## WORK TO COMPLETE
What you return must be an exact copy of the lines in the listing below between the line holding "The close partnership" and the line holding "do homework. |", inclusive, and nothing more.

+ + +

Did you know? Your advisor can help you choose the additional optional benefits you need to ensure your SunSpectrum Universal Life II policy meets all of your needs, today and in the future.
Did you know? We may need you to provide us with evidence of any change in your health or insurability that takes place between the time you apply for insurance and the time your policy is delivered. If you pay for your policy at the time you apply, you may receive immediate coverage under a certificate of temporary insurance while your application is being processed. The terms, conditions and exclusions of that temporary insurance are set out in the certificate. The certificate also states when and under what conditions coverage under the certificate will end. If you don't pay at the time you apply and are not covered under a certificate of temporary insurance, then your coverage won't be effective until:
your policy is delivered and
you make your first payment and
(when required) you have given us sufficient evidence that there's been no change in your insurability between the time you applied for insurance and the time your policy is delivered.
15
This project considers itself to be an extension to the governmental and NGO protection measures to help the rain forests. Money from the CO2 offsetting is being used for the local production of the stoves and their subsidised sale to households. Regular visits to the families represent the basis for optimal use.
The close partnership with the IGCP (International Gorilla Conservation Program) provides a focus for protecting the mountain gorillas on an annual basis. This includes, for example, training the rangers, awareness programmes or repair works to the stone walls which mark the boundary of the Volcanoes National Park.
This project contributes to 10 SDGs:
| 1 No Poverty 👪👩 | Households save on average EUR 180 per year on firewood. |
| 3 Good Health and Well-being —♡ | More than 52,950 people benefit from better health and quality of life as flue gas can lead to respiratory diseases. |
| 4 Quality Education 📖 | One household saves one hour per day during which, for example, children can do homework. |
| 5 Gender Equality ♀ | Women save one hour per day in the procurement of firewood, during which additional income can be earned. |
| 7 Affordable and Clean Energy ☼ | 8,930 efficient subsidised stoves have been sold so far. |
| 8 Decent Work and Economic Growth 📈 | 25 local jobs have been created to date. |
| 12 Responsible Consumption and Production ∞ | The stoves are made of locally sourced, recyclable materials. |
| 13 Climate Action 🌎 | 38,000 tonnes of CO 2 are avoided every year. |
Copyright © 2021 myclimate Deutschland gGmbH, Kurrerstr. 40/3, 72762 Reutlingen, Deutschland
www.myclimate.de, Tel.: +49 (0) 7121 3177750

+ + +

## OUTPUT
The close partnership with the IGCP (International Gorilla Conservation Program) provides a focus for protecting the mountain gorillas on an annual basis. This includes, for example, training the rangers, awareness programmes or repair works to the stone walls which mark the boundary of the Volcanoes National Park.
This project contributes to 10 SDGs:
| 1 No Poverty 👪👩 | Households save on average EUR 180 per year on firewood. |
| 3 Good Health and Well-being —♡ | More than 52,950 people benefit from better health and quality of life as flue gas can lead to respiratory diseases. |
| 4 Quality Education 📖 | One household saves one hour per day during which, for example, children can do homework. |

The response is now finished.